What are the consequences of ‘pandemomics’ in gynaecological cancers?

Over the last few years, in spite of pandemic-related constraints, our understanding of gynaecological cancer biology and the development of new treatments has progressed at pace. We have witnessed a sort of ‘pandemomics’ – i.e., the increased use of multi-omics on the background of disrupted in-person interactions – and this has the potential to impact sharing of knowledge as well as the care we have been able to provide to our patients.

One assumption we need to challenge is the true origin of epithelial ‘ovarian’ cancer, which is perhaps more accurately described as ‘cancers that involve the ovaries’. It is well recognised that many high-grade serous cancers originate from precursor lesions within the fallopian tubes; however, extra-ovarian sources are likely to be a more general phenomenon for epithelial tumours than previously appreciated. At least 50% of ovarian mucinous cancers are now known to originate from gastrointestinal locations. In addition, perhaps all endometrioid tumours arise in the setting of endometriosis or ‘synchronous’ endometrial cancers, which share clinical and clonal molecular features with endometrioid ovarian tumours. Many clear cell tumours also arise in association with endometriosis or endometrioid carcinoma, suggesting similar origins.

The entire peritoneal cavity is accessible to detached cells that migrate from the uterus and fallopian tubes, often without the need to exhibit deep invasion or cross tissue boundaries. The ovary provides a good environment for these detached cancer cells to implant and grow due to its thin exposed epithelial layer, its rich supply of blood vessels, growth factors and hormones, and the wound healing-like process that occurs with cyclic ovulation, resulting in the creation of inclusion cysts. As our knowledge of clinical and molecular biology evolves, there is a concurrent re-alignment in diagnosis, staging and treatment. For example, agents with regulatory approval in endometrial cancer are being applied in the management of endometrioid ovarian and peritoneal cancers. Along these lines, ‘synchronous primaries’ are best considered as one clonal malignancy involving multiple sites, challenging conventional staging assumptions and treatment recommendations.
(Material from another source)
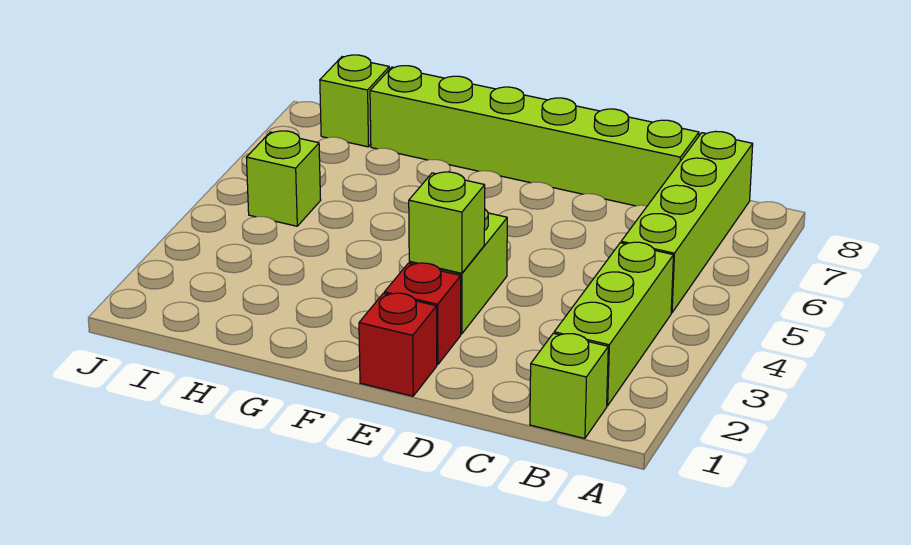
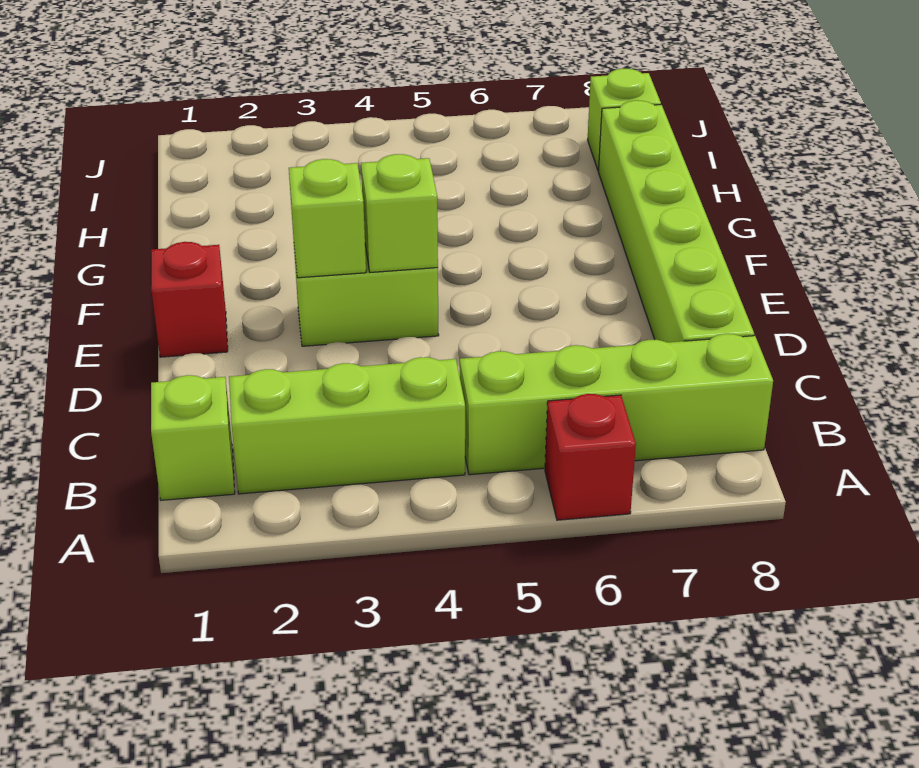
red 1x1 brick [384,263,461,365] -> red 1x1 brick moved to [545,394,636,520]
lime 1x1 brick [246,131,321,226] -> lime 1x1 brick moved to [361,154,438,272]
Molecular evaluation has become an integral part of screening and treatment planning for women with some gynaecological cancers, but there are nuances that can be misinterpreted. Perhaps most importantly, we need to appreciate the footprint of certain mutations, not just make assumptions based on the individual mutations called out in a report. As an example, if POLE is mutated, many other errors in DNA repair will follow with reporting of ‘pathogenic’ alterations in cancer-related genes, but at low allele frequencies that are more consistent with bystander effects. Clinicians may see a BRCA mutation on a molecular profiling report and use this as a basis for prescribing a PARP inhibitor. However, in this setting, the BRCA mutation is usually a bystander mutation that occurred as a result of the POLE mutation rather than an early driver of carcinogenesis. A different situation can arise in women with an increased risk of cancer associated with Lynch syndrome, whereby they may still develop cancers associated with other sporadic mutations (such as TP53) that are microsatellite stable and unrelated to germline mutations in mismatch repair genes.

The intense search for new treatments and race for regulatory approval in recent times have resulted in some important unanswered questions related to patient selection, dose, schedule, duration and sequence of individual interventions. An example is the trend for approved doses of some new agents – such as certain PARP inhibitors and tyrosine kinase inhibitors – being too high, resulting in excessive toxicity and frequent dose and/or schedule modifications. In the absence of prospective data regarding drug optimisation, experienced physicians frequently initiate treatments at a lower dose to ensure patient safety and tolerability, which may then raise a concern from the patient that we are not being sufficiently ‘aggressive’. Pragmatic trials comparing the approved dose with commonly used modifications would be valuable and may help guide physicians – especially those who do not have the experience to question approved doses – and avoid unnecessary side-effects.

Another area that needs to be revisited is the role of hormonal therapies in the primary treatment of certain gynaecological cancers. Given experience in breast and prostate cancers, it seems likely that hormonal therapy could play a larger role, for example, as post-surgical adjuvant therapy for advanced-stage low-grade endometrioid cancer involving the uterus, peritoneal cavity and/or ovary, providing a more effective and less toxic option than chemotherapy. However, we lack prospective randomised data to validate this approach. Research funding is difficult to acquire in the current resource-stretched climate, particularly post-marketing. As such, it is also important to consider less expensive, less intensive pragmatic trials, which may help to fill these gaps in our clinical knowledge and help challenge assumptions made as the field marches forward. In addition, regulatory agencies, including the US FDA, are developing new guidance documents to promote more detailed optimisation of dose and schedule prior to regulatory approval, which will benefit everyone.